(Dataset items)
'''

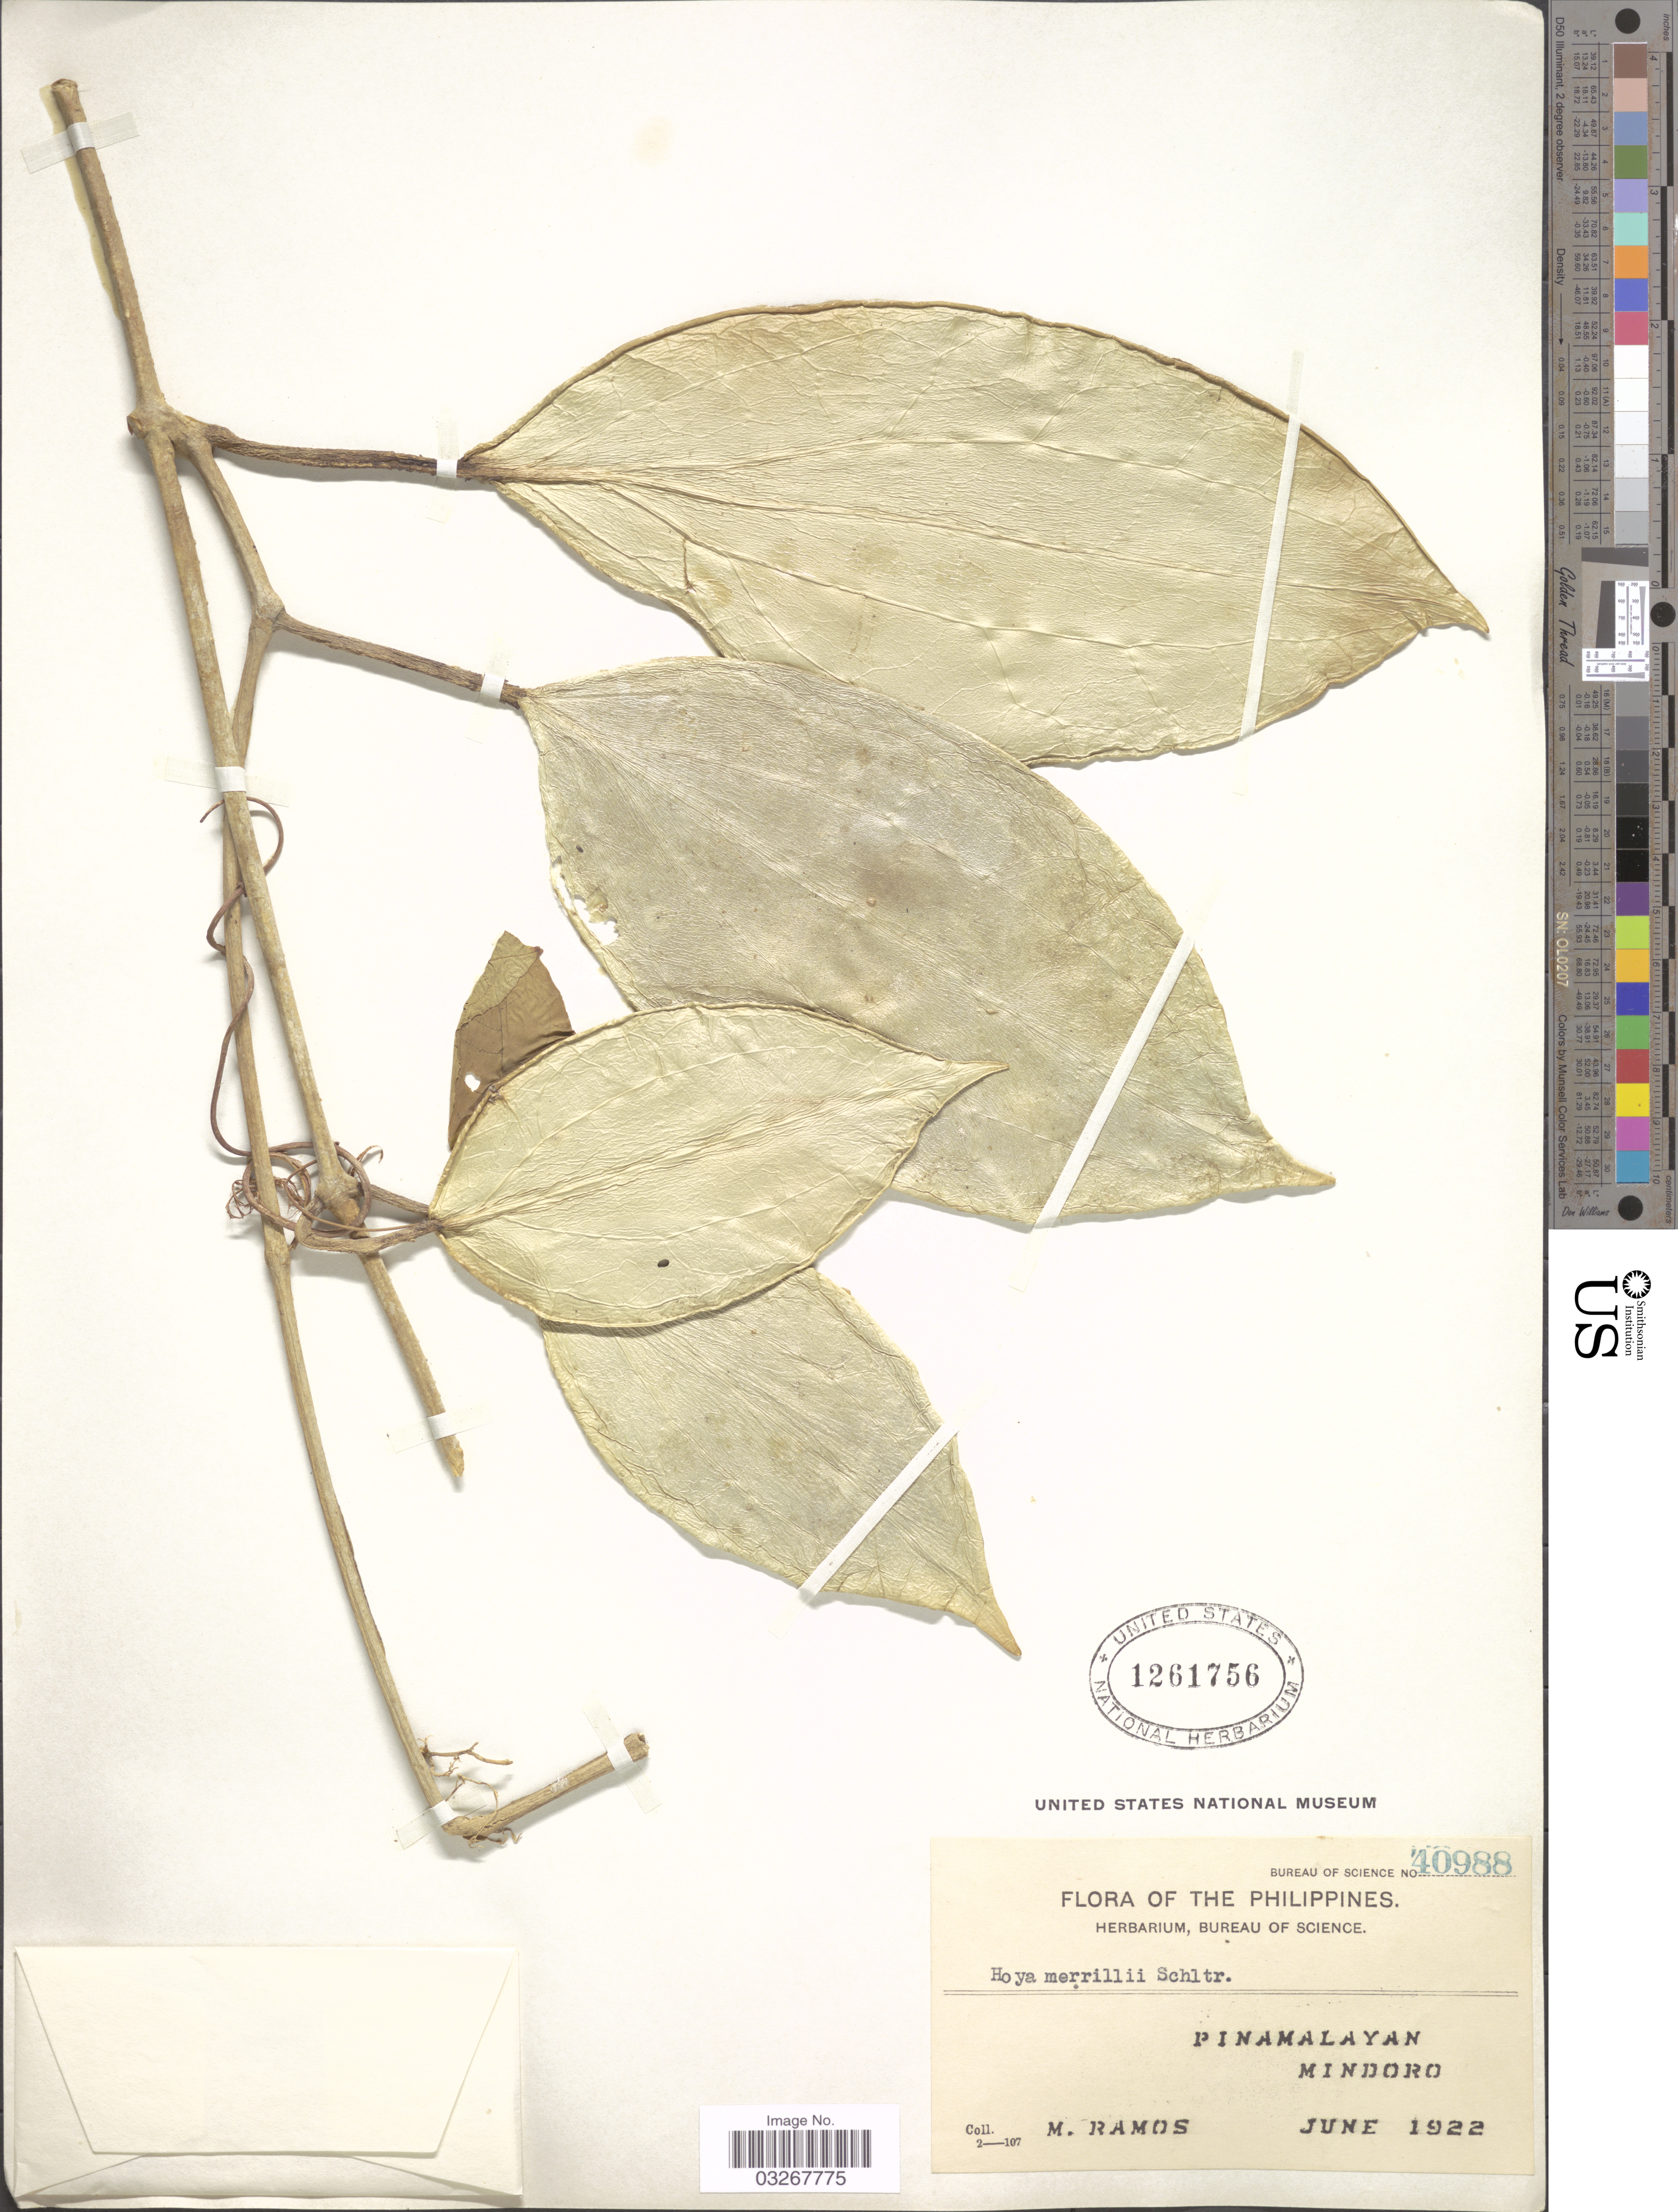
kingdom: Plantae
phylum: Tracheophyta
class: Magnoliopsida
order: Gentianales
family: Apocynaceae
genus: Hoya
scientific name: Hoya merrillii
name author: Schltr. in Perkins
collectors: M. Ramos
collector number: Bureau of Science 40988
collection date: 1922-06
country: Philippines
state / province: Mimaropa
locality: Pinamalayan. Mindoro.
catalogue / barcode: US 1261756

'''

* [STATED GOAL]: Lay out every line of the material as a JSON list of strings, one string per line. Skip blank lines and omit the pictures.

* [COMPLETED EXERCISE]:
[
  "kingdom: Plantae",
  "phylum: Tracheophyta",
  "class: Magnoliopsida",
  "order: Gentianales",
  "family: Apocynaceae",
  "genus: Hoya",
  "scientific name: Hoya merrillii",
  "name author: Schltr. in Perkins",
  "collectors: M. Ramos",
  "collector number: Bureau of Science 40988",
  "collection date: 1922-06",
  "country: Philippines",
  "state / province: Mimaropa",
  "locality: Pinamalayan. Mindoro.",
  "catalogue / barcode: US 1261756"
]